Science in Art: Maryann Webster

Maryann Webster was born in San Francisco and grew up in Northern California. She now resides in Salt Lake City, UT. She received her BA in Art from Brigham Young University and MFA from the University of Utah where she continues to teach part-time. She has received many awards, including the Purchase Award, Cup Collection from the National Council on Education for the Ceramic Arts; and a Merit Award from the Feats of Clay National Exhibition, Lincoln, CA; and an Utah Arts Council Artist Grant. Her work has been shown at numerous exhibitions and museums, most recently at the N.C.E.C.A. Show “Interpreting the Figure” at the Lawrence Gallery, Portland, OR, and can be found in public and private collections across the country. Her work is shown by the Lacoste and Ferrin galleries. Several articles have been written about her work and its inspiration, including “After Palissy” by Anne C. Wollman in Ceramic Art and Perception , Issue 60, 2005 and “Maryann Webster – Motherboards, Mutant Gardens, and the Human Condition” by Shelly E. Smith in Woman's Art Journal , Volume 26,#1, 2005. As her work suggests, she is an active environmentalist. Currently, she is active at preventing Utah from becoming the US repository for high level nuclear waste. Her outspoken activism led to her being appointed to the Utah Governor's Panel charged with preventing these nuclear waste plans from reaching fruition. As of 2004, the plan for the nuclear waste dump in Utah is on hold.

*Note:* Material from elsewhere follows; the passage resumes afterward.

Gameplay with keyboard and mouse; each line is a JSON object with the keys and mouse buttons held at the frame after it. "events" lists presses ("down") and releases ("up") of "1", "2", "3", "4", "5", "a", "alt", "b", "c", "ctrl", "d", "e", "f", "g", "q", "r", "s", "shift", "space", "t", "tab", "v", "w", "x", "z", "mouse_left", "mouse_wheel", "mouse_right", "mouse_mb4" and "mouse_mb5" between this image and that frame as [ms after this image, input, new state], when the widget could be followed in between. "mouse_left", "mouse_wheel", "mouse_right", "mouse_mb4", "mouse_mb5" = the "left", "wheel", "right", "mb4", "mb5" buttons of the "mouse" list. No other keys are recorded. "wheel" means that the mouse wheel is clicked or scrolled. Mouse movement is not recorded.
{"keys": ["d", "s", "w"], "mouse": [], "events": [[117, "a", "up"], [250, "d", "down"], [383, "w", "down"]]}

Artist's Statement (visit the galleries linked below to see the named work not depicted here):

Clay is a sensuous, tangible medium that allows the translucence of painting with glass.   I inherited from my father, a microbiology researcher, an alchemist's addiction to experimentation. Clay, the earth element is acted upon by the elements of water, air and fire, transforming mud to glass. Alchemists claimed they could create simulated human “homunculi” using clay as flesh. I projected the idea that spirit resides in matter onto contemporary dilemmas. Materialism in our society is leading us on a destructive path as our lifestyle increasingly exceeds the earth's ability to sustain us. The increasing awareness of apocalyptic ideas in our time seems to reflect a spiritual decline in contemporary civilization. Appreciating the exquisite design and aesthetic rewards in nature's varied patterns and how this relates to the fragile state of our existence is directly related to our very survival. Postmodern obsession with apocalyptic thinking has its parallel in the Middle Ages which then gave way to a rediscovery of nature during the Renaissance. My ideas, influenced by these styles, reflect concerns for nature and healing, as well as the spiritual conflict between nature and unbridled technology.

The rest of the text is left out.